START RECORDS SUPPLIED
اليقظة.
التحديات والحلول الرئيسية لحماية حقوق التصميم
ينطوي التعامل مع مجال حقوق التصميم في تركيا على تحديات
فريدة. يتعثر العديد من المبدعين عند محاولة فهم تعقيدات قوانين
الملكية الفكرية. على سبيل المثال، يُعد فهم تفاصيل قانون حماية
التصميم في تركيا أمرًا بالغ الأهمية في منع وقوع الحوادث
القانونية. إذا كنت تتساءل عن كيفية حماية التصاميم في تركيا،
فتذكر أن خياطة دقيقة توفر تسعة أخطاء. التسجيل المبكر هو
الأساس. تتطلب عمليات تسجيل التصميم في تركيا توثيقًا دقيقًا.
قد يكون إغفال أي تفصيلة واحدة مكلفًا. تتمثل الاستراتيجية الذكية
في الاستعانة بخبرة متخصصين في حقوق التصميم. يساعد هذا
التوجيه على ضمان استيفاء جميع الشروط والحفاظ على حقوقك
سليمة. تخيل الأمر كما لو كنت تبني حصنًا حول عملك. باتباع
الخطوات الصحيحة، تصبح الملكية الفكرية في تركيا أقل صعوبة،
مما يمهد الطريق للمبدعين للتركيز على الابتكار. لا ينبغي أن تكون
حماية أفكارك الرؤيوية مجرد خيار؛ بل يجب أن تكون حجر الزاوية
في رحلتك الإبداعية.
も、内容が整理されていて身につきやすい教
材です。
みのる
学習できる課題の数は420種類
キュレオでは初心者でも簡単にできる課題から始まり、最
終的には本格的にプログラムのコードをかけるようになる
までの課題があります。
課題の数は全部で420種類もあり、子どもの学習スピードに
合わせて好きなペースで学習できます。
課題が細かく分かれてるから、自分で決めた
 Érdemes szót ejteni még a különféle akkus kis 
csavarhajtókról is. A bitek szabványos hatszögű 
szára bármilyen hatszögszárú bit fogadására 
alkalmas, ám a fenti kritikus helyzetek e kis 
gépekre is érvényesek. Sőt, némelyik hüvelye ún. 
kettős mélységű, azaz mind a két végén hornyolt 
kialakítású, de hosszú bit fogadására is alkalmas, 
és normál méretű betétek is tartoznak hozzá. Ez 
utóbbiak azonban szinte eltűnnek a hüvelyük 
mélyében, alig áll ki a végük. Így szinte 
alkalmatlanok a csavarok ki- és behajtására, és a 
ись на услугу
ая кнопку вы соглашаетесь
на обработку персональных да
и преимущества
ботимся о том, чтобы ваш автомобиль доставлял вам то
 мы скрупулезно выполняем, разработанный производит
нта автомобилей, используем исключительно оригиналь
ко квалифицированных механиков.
END RECORDS SUPPLIED
### THE TASK
Using the listing above, please repeat every entry exactly.

### OUTPUT FOR THIS TASK
اليقظة.
التحديات والحلول الرئيسية لحماية حقوق التصميم
ينطوي التعامل مع مجال حقوق التصميم في تركيا على تحديات
فريدة. يتعثر العديد من المبدعين عند محاولة فهم تعقيدات قوانين
الملكية الفكرية. على سبيل المثال، يُعد فهم تفاصيل قانون حماية
التصميم في تركيا أمرًا بالغ الأهمية في منع وقوع الحوادث
القانونية. إذا كنت تتساءل عن كيفية حماية التصاميم في تركيا،
فتذكر أن خياطة دقيقة توفر تسعة أخطاء. التسجيل المبكر هو
الأساس. تتطلب عمليات تسجيل التصميم في تركيا توثيقًا دقيقًا.
قد يكون إغفال أي تفصيلة واحدة مكلفًا. تتمثل الاستراتيجية الذكية
في الاستعانة بخبرة متخصصين في حقوق التصميم. يساعد هذا
التوجيه على ضمان استيفاء جميع الشروط والحفاظ على حقوقك
سليمة. تخيل الأمر كما لو كنت تبني حصنًا حول عملك. باتباع
الخطوات الصحيحة، تصبح الملكية الفكرية في تركيا أقل صعوبة،
مما يمهد الطريق للمبدعين للتركيز على الابتكار. لا ينبغي أن تكون
حماية أفكارك الرؤيوية مجرد خيار؛ بل يجب أن تكون حجر الزاوية
في رحلتك الإبداعية.
も、内容が整理されていて身につきやすい教
材です。
みのる
学習できる課題の数は420種類
キュレオでは初心者でも簡単にできる課題から始まり、最
終的には本格的にプログラムのコードをかけるようになる
までの課題があります。
課題の数は全部で420種類もあり、子どもの学習スピードに
合わせて好きなペースで学習できます。
課題が細かく分かれてるから、自分で決めた
 Érdemes szót ejteni még a különféle akkus kis 
csavarhajtókról is. A bitek szabványos hatszögű 
szára bármilyen hatszögszárú bit fogadására 
alkalmas, ám a fenti kritikus helyzetek e kis 
gépekre is érvényesek. Sőt, némelyik hüvelye ún. 
kettős mélységű, azaz mind a két végén hornyolt 
kialakítású, de hosszú bit fogadására is alkalmas, 
és normál méretű betétek is tartoznak hozzá. Ez 
utóbbiak azonban szinte eltűnnek a hüvelyük 
mélyében, alig áll ki a végük. Így szinte 
alkalmatlanok a csavarok ki- és behajtására, és a 
ись на услугу
ая кнопку вы соглашаетесь
на обработку персональных да
и преимущества
ботимся о том, чтобы ваш автомобиль доставлял вам то
 мы скрупулезно выполняем, разработанный производит
нта автомобилей, используем исключительно оригиналь
ко квалифицированных механиков.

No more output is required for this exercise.